Ponad 5 tys. Białorusinów żyjących ponad stan wykryła w ubiegłym roku białoruska inspekcja podatkowa. Musieli zapłacić do kasy państwa 10 mld rubli białoruskich (prawie 3 mln zł) - twierdzi agencja Interfax-Zapad.

W zeszłym roku na liście obywateli żyjących ponad stan znalazło się około 5 tys. osób. Ściągnięte z nich podatki i kary uzupełniły budżet o 10 mld rubli białoruskich - cytuje agencja przedstawicielkę Ministerstwa ds. Podatków Swiatłanę Szewczenkę. Według niej, często wśród osób wydających więcej, niż wynoszą ich oficjalne dochody, są emeryci i bezrobotni. Jeśli takie osoby nie są w stanie potwierdzić źródła swoich dochodów, nakazuje się im zapłacenie 12 proc. podatku dochodowego razem z karą.

Bezrobotna kobieta miała w ciągu dwóch lat kupiła w bankach 75 tys. dol. Nie wyjaśniła, skąd wzięła na to ruble białoruskie, wobec czego musiała się rozstać z 22 mln rubli (6,5 tys. zł) - podkreśliła Szewczenka.

Oprócz operacji walutowych białoruskie organy podatkowe kontrolują także przelewy z zagranicy. Dochody takie należy zadeklarować najpóźniej do 1 marca następnego roku. Trzeba też zapłacić od nich podatek.

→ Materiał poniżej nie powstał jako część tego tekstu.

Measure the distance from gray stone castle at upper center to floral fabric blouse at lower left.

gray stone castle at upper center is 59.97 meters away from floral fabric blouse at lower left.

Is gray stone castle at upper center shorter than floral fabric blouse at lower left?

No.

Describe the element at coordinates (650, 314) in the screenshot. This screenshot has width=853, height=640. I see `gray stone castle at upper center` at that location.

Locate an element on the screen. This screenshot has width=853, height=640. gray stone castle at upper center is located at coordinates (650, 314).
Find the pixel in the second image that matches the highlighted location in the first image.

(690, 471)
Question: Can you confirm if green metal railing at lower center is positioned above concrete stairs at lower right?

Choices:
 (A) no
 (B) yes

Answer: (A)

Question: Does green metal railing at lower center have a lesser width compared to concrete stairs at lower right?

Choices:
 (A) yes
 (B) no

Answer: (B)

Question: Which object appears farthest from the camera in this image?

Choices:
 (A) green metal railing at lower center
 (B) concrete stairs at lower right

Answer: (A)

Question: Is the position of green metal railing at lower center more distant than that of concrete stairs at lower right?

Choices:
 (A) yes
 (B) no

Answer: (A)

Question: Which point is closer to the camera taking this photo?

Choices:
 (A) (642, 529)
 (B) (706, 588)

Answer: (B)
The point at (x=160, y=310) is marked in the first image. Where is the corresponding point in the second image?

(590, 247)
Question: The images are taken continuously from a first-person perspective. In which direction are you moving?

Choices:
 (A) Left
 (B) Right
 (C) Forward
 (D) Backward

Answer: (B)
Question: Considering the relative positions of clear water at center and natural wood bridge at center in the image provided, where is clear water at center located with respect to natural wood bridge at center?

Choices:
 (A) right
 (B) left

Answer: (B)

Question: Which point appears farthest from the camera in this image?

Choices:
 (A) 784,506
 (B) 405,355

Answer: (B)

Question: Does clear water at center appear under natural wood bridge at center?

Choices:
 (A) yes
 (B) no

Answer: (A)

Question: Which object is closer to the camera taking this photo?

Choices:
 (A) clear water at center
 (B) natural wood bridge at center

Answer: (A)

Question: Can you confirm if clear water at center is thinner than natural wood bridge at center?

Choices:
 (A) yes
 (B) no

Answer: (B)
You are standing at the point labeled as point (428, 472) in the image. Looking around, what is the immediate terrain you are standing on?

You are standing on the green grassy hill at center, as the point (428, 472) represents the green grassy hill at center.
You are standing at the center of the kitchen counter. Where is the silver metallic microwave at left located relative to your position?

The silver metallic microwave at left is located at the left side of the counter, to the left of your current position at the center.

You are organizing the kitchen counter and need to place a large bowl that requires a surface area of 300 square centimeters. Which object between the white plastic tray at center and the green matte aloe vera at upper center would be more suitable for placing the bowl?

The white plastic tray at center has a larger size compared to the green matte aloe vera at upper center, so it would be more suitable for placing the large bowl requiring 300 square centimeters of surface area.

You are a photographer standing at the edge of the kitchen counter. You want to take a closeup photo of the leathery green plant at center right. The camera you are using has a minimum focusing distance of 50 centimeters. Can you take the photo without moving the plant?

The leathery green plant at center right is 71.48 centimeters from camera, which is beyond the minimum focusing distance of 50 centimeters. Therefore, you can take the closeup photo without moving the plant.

Oficjalnie na Białorusi prawie nie ma bezrobotnych

Bezrobocie na Białorusi wynosiło oficjalnie według danych z maja 0,5 proc. Wskaźnik uwzględnia jednak tylko osoby zarejestrowane jako bezrobotne. Tymczasem wielu ludzi rezygnuje z procedury rejestracji, bo jest ona dość skomplikowana i wymaga, by osoba ubiegająca się o zasiłek wykonywała "prace społeczne". Oprócz tego, sam zasiłek jest bardzo niski - w lutym wynosił w Mińsku średnio około 35 zł.

Przeciętne zarobki na Białorusi są niższe niż w Rosji czy UE (średnia pensja wynosi obecnie równowartość nieco ponad 600 dol.), wielu Białorusinów wyjeżdża do pracy za granicę. Według danych przytoczonych przez Szewczenkę na początku roku, w 2013 r. najwięcej (86 proc.) osób wyjeżdżało pracować do Rosji.